Since buying his penthouse, he has become frustrated with all the regulations he has to deal with, a drag on the fast-moving paces he’s used to in the on-demand world. “My recent experiences with construction and regulation both in the US and the Dominican Republic definitely highlight the differences between the unregulated, fun and fast-growing world of bits, and the regulated, painful and slow, world of atoms,” he wrote on his blog at the start of 2016.

6 Grinda looking at the terrace under construction (Photo by Kavitha Surana)
But for someone who appreciates the “grittier” and “younger” vibe and scoffs at what he calls “gentrified” Upper East Side, Grinda is not exactly worried about preserving those qualities in his new neighborhood. While Mayor de Blasio and the City Council have just hashed out rezoning laws in which developers will be required to include affordable housing in new buildings and protesters are fighting against luxury supertalls on the Two Bridges waterfront, Grinda thinks more construction should be encouraged with even fewer regulations, letting all kinds of buildings grow to the sky.

“The problem is, the zoning laws are extraordinarily restrictive,” he explained. “There are things that are completely artificial that, frankly, make no sense. Like air rights, landmarking stuff that doesn’t need to be landmarked, and so it’s much harder to build than it should be. And so as a result, the overall supply of housing in most cities is not growing nearly as fast as demand.”

He swiped through his iPad, showing me before and after photos of Shanghai over a 20-year period. “This is what New York should be doing,” he said, getting excited. “That’s liberal zoning laws. You can imagine what happened to the GDP per capita, to the population, etc., of the city, in that period.”
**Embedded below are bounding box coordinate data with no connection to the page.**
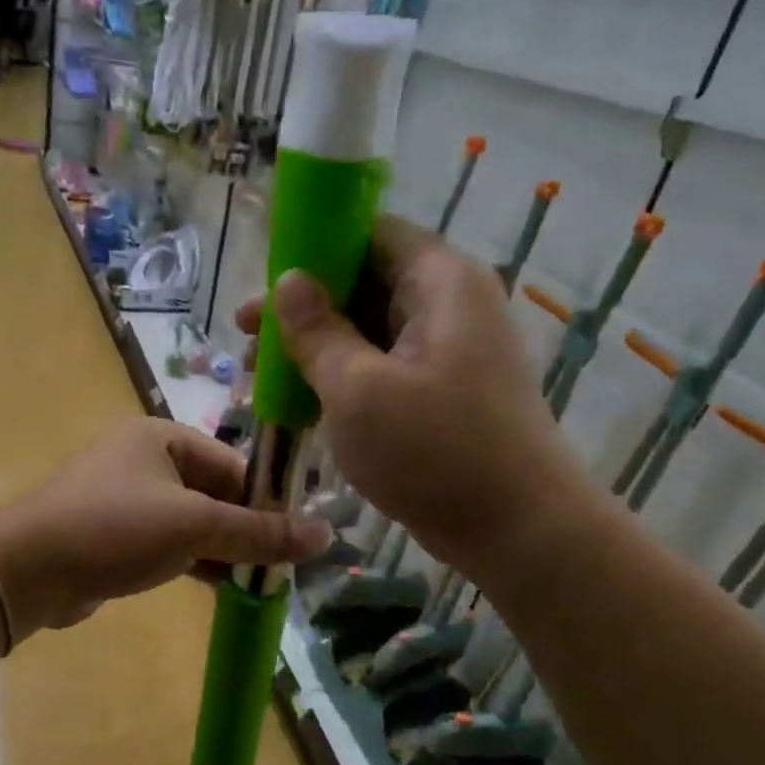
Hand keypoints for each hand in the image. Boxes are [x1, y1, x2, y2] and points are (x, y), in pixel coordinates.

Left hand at [0, 418, 330, 634]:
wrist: (29, 569)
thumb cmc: (114, 528)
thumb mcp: (194, 526)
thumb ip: (259, 532)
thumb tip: (327, 535)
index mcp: (163, 437)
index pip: (233, 465)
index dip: (267, 502)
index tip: (296, 540)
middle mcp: (144, 459)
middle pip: (214, 493)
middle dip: (246, 530)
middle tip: (281, 568)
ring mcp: (126, 497)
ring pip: (192, 521)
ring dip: (223, 550)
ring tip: (260, 582)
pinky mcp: (115, 533)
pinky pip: (168, 541)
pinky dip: (195, 560)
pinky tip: (223, 587)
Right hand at [237, 216, 588, 571]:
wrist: (518, 531)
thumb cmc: (433, 451)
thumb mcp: (356, 388)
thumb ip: (316, 330)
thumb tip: (287, 280)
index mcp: (439, 282)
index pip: (369, 233)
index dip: (312, 249)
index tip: (264, 284)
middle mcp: (450, 302)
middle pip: (364, 280)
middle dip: (303, 306)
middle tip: (246, 338)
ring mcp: (449, 347)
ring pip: (369, 326)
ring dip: (316, 345)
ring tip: (261, 375)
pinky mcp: (444, 387)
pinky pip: (383, 363)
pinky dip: (341, 374)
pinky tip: (300, 400)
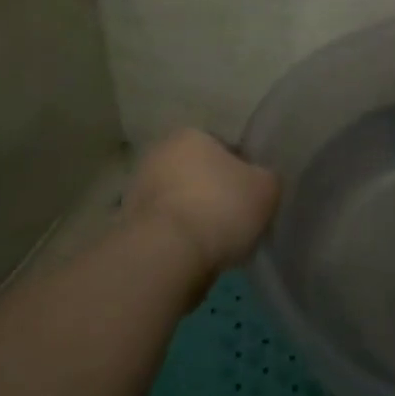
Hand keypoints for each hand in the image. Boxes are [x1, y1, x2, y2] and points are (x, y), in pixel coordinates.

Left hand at [123, 130, 280, 285]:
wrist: (165, 258)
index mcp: (191, 134)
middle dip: (216, 195)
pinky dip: (179, 242)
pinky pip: (165, 231)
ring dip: (196, 219)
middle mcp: (159, 154)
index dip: (243, 172)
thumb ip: (267, 178)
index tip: (252, 198)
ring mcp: (137, 191)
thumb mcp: (267, 188)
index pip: (225, 148)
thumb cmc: (220, 208)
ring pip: (180, 203)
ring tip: (218, 247)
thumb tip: (260, 182)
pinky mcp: (127, 228)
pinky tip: (196, 260)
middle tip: (237, 222)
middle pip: (199, 174)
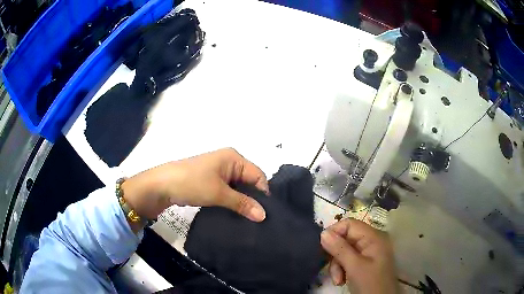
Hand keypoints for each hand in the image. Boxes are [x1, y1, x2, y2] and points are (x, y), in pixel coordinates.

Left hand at [122, 148, 268, 223]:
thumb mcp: (219, 194)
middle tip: (257, 219)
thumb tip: (263, 215)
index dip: (262, 194)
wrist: (161, 185)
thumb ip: (243, 204)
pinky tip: (234, 214)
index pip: (257, 175)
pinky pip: (228, 191)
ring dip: (241, 201)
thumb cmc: (192, 183)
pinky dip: (232, 201)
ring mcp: (219, 171)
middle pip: (249, 181)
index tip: (264, 214)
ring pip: (238, 188)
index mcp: (234, 158)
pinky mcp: (211, 181)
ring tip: (247, 219)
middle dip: (252, 199)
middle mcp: (229, 162)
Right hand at [320, 218, 398, 293]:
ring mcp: (368, 252)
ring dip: (337, 265)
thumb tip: (323, 233)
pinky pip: (348, 260)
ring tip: (338, 280)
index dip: (335, 233)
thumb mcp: (354, 266)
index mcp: (373, 237)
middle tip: (332, 271)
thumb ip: (339, 249)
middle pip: (345, 238)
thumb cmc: (370, 283)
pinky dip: (342, 269)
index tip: (323, 248)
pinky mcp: (364, 263)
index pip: (350, 224)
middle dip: (336, 255)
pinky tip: (341, 281)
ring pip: (344, 251)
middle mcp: (371, 241)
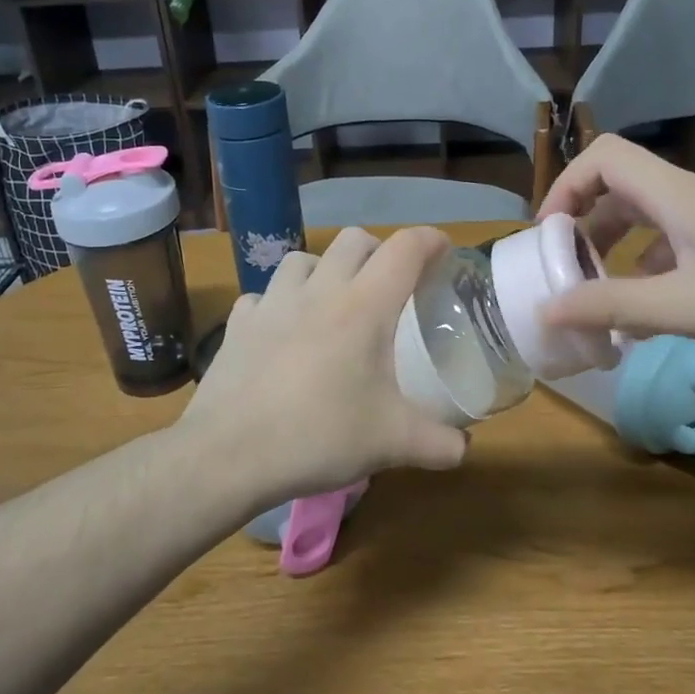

Grinda contrasted that with Paris (a walking, breathing museum) where there’s been relatively little new housing stock in the past 50 years. “It’s created these ghettos where, when you’re out of the city it’s awful, when you’re in the city prices keep on going up, but there’s no economic dynamism,” he said. “It’s like old money and it’s a stale city. It’s beautiful, but stale. I think New York is way more exciting, way more fun.”

Though he’s opinionated about such issues, he doesn’t really follow local politics. “I find it so petty and corrupt,” he said. “For me, home is where I am, and then I create my own life […] I don’t particularly pay attention to what is going on in the neighborhood.”

At the same time, he can’t imagine a better place to park his suitcase. And he argues encouraging a wave of more construction is actually the best way to keep New York diverse. “I don’t know, it’s like that magical energy in New York. I think it comes from dynamism and economic vitality,” he said. “Socially, artistically, intellectually it’s like the best place to be in the world. And I want it to remain that, so it needs to remain an economic center.”